La presse prise en otage

Que l’on soutienne ou non El Mahdaoui (notre photo), une chose est claire : La diffusion d’une réunion interne du Conseil national de la presse n’est pas un acte anodin.

Or, au lieu d’un débat sérieux sur la question de la confidentialité, du respect des procédures et des limites éthiques, nous assistons à un spectacle : déclarations tonitruantes, positions outrancières, indignation sélective.

La presse, censée être le garde-fou de la démocratie, est, aujourd’hui, utilisée comme terrain de confrontation politique. Et c’est là le vrai danger.

Du soutien… ou de la récupération ?

Qu’un parti politique défende un journaliste, c’est légitime.

Mais quand ce soutien devient inconditionnel, quand il se double d’attaques contre une institution, et quand il cherche à peser sur une réforme en cours, on ne parle plus de solidarité, mais de récupération. Car transformer un dossier disciplinaire en “affaire nationale”, c’est envoyer un message dangereux : Celui selon lequel chaque décision institutionnelle pourra désormais être soumise à pression médiatique et politique, dès lors qu’elle dérange. Est-ce vraiment ainsi que l’on renforce la démocratie ?

Le vrai souci : La confusion des rôles

Dans une démocratie saine, chaque acteur a sa place.

Le journaliste informe.

L’institution régule.

Le politique débat.

La justice tranche.

Mais aujourd’hui, tout se mélange.

Le politique s’invite dans une procédure non clarifiée.

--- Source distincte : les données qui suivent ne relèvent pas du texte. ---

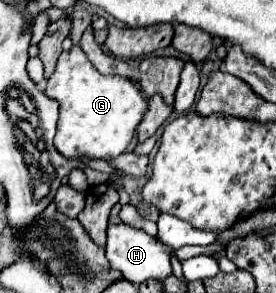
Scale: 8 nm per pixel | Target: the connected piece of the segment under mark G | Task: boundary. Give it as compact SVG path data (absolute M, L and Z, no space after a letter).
M74 46L70 52L62 52L54 74L48 78L44 94L60 104L54 148L68 160L112 160L120 156L134 138L136 126L148 108L142 92L136 88L136 82L124 76L100 74L80 46Z

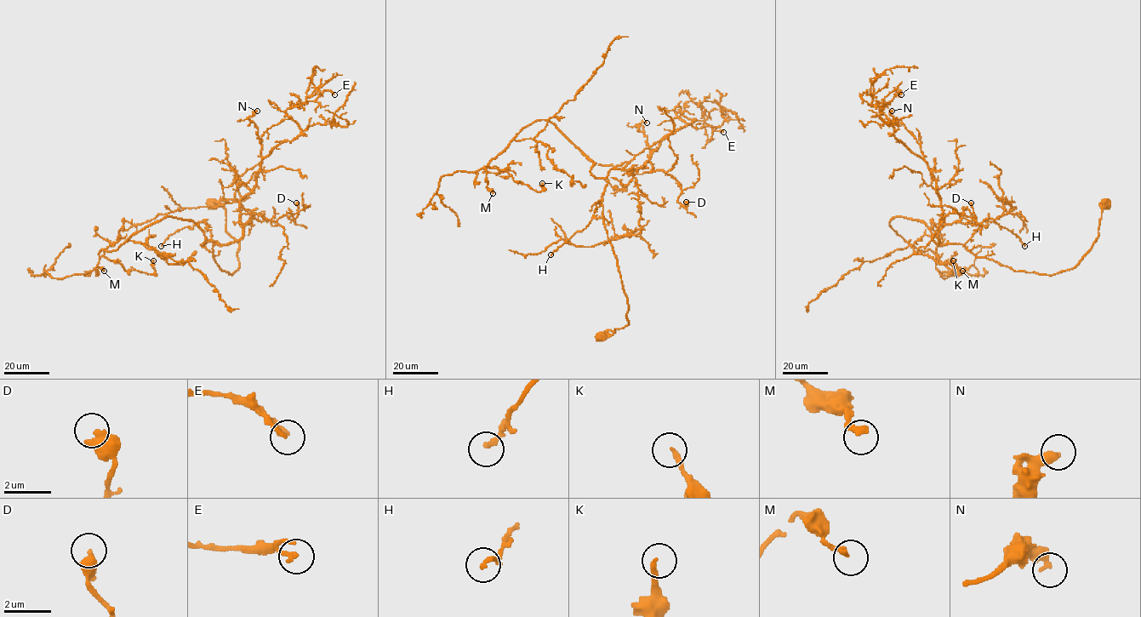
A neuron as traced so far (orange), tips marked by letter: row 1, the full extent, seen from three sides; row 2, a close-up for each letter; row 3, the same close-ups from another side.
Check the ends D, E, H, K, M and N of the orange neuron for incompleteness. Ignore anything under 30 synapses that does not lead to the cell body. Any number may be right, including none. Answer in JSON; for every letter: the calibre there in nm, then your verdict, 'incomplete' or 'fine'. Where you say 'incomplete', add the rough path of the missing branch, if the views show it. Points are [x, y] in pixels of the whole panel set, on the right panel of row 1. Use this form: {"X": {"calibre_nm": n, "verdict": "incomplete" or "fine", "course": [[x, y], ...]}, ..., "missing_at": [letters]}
{"D": {"calibre_nm": 480, "verdict": "fine"}, "E": {"calibre_nm": 160, "verdict": "fine"}, "H": {"calibre_nm": 130, "verdict": "fine"}, "K": {"calibre_nm": 200, "verdict": "fine"}, "M": {"calibre_nm": 280, "verdict": "fine"}, "N": {"calibre_nm": 340, "verdict": "incomplete", "course": [[892, 111], [900, 111], [909, 92], [916, 94]]}, "missing_at": ["N"]}

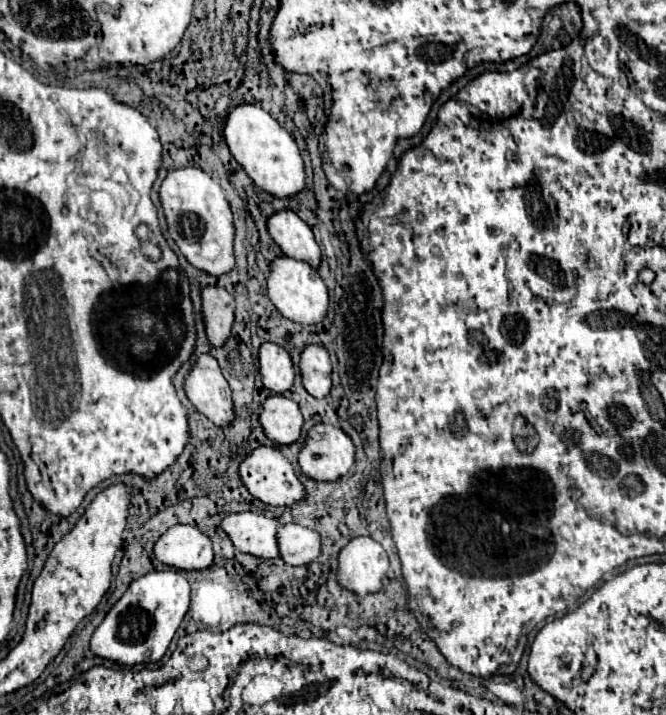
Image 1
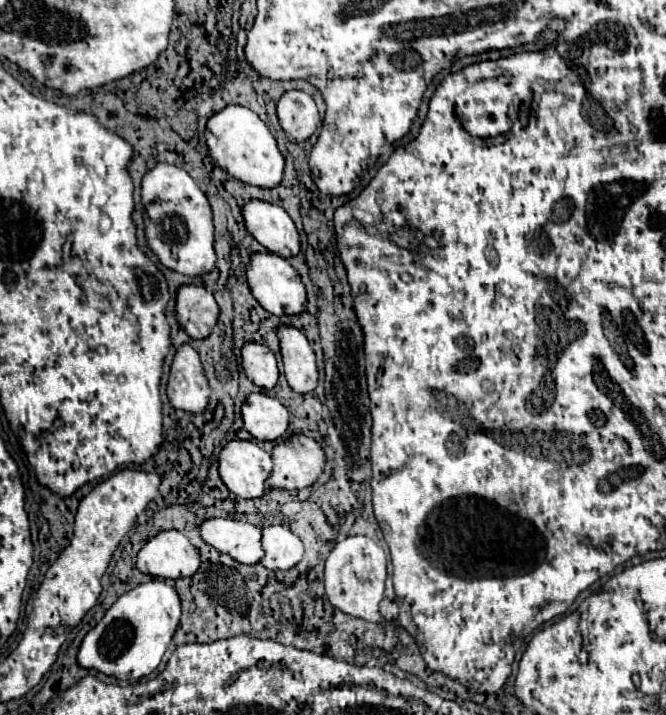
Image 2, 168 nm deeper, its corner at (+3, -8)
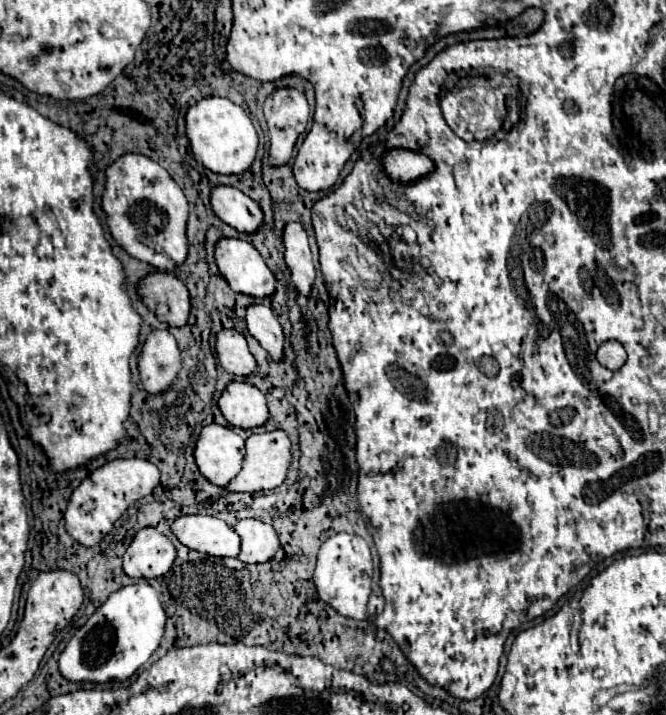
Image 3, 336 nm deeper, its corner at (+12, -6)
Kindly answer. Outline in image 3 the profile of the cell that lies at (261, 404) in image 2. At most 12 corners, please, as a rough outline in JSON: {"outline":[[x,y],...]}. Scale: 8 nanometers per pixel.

Les réseaux sociaux rendent un verdict émotionnel.

Et l’institution se retrouve sous pression. A force de brouiller les rôles, on affaiblit tout le monde.

La liberté de la presse, oui. Le chaos, non.

Défendre la liberté de la presse est une obligation morale et démocratique.

Mais défendre une personnalité n’est pas toujours défendre un principe.

La liberté n’est pas l’absence de règles. Une presse sans responsabilités ne libère pas, elle désoriente. Si demain, chaque acteur décide de diffuser des délibérations internes au nom de la “transparence”, que restera-t-il de la confiance, du métier et des institutions ?

Ce malaise dépasse El Mahdaoui

Le problème ne se limite pas à un nom, ni à une vidéo. Il reflète une crise plus profonde :

Celle du rapport entre politique, médias et institutions.

Aujourd’hui, ce n’est pas seulement une personne qui est au centre de la tempête. C’est un système qui révèle ses fragilités. Et si nous ne posons pas le débat avec rigueur maintenant, c’est la crédibilité de la presse, des institutions et du débat public qui en paiera le prix.